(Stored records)
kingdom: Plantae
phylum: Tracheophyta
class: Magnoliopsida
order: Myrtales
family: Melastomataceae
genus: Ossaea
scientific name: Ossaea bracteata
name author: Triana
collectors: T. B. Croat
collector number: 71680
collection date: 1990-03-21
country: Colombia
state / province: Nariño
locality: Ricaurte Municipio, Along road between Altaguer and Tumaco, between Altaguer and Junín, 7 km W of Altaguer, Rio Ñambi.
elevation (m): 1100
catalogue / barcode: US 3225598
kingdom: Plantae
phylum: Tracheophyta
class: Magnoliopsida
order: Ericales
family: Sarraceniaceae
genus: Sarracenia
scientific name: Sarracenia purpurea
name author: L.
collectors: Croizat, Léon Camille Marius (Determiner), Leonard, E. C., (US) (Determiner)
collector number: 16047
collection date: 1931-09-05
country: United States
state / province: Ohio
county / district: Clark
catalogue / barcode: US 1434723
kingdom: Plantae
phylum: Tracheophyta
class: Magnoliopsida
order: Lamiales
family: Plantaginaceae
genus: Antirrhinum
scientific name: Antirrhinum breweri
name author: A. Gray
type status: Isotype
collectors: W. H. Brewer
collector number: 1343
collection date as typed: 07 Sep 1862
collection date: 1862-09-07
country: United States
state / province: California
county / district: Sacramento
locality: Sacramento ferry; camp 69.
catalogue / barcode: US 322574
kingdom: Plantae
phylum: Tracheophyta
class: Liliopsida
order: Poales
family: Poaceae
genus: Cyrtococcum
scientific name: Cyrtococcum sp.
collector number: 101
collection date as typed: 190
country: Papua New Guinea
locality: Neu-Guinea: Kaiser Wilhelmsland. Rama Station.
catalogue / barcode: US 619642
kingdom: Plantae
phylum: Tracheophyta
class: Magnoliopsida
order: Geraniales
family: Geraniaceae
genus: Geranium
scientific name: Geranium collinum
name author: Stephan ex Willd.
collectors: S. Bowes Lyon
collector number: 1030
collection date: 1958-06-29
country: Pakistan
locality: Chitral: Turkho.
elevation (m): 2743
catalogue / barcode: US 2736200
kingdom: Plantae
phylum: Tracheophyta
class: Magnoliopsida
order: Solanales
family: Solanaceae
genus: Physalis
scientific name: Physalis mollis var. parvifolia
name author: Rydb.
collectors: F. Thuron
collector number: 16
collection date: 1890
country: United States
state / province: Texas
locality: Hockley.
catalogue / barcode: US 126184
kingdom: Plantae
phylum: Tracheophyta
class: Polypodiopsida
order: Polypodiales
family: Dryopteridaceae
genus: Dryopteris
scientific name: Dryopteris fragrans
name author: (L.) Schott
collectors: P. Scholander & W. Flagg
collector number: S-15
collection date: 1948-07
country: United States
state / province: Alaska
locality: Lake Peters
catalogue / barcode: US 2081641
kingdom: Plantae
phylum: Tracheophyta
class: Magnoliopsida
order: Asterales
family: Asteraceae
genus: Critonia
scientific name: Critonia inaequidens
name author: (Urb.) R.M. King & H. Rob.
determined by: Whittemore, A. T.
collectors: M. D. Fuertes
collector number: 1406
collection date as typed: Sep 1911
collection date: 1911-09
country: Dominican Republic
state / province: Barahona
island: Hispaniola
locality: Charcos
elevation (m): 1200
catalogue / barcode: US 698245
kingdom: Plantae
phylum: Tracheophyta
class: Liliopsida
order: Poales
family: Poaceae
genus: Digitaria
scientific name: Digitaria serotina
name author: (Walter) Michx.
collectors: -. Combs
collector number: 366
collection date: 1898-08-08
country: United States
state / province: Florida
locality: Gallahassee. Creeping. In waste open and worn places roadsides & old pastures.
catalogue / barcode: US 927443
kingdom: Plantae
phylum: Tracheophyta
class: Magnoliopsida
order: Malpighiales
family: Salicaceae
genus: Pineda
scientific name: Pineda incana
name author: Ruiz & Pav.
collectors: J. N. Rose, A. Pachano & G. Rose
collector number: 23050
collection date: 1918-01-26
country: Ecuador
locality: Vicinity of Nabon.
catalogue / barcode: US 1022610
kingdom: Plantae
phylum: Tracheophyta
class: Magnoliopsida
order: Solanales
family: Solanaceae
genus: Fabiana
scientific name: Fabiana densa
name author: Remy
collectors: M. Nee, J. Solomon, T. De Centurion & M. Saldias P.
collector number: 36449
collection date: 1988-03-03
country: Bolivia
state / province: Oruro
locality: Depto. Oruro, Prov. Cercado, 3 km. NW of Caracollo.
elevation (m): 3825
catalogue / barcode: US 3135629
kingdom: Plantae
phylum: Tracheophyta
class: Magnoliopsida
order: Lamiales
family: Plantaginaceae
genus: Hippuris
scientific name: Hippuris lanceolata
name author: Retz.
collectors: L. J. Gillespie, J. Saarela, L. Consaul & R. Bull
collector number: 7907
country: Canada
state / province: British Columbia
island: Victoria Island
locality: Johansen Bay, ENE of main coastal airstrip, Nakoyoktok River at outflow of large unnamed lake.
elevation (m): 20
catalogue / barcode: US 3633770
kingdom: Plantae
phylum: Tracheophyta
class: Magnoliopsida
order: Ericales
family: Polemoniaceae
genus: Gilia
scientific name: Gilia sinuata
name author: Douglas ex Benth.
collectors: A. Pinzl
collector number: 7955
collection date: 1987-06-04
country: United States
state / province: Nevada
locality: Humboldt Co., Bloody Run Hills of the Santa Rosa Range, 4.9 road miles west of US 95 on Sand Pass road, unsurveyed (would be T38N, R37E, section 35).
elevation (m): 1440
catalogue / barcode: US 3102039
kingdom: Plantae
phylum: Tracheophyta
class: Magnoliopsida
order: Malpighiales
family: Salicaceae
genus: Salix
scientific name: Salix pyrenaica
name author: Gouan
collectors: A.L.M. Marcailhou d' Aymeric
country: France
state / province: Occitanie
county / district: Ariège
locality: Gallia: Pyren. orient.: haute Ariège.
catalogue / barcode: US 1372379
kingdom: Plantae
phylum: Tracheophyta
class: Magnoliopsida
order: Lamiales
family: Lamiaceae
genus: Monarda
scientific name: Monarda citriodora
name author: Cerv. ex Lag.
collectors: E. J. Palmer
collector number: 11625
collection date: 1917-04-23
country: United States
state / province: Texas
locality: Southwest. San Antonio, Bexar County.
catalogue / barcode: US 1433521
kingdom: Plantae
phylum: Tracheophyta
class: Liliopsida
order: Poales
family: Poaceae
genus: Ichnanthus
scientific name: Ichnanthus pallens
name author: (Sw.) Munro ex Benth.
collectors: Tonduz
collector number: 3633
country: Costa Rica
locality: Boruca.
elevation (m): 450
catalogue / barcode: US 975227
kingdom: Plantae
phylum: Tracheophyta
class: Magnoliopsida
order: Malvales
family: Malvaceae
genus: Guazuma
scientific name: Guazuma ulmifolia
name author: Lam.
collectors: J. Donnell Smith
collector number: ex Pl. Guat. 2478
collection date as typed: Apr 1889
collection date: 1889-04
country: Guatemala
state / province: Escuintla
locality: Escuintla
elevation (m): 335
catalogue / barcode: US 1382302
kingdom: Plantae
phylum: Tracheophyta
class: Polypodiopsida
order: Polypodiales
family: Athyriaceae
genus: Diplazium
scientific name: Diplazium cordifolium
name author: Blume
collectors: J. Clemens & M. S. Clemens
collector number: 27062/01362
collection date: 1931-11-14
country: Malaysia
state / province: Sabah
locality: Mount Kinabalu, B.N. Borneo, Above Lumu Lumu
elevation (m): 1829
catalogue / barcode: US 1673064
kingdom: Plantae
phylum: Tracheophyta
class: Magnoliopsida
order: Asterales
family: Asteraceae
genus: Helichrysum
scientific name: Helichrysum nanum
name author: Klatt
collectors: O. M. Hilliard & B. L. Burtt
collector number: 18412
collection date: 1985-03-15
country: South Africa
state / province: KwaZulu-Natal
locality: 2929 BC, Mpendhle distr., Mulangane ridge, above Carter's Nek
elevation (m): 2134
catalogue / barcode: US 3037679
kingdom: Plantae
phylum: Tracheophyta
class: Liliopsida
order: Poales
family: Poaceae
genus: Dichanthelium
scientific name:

STATED EXERCISE: State how many lines of the records above contain the string "elevation", counting only case-exact matches. Reply with the number alone.

WRITTEN ANSWER: 10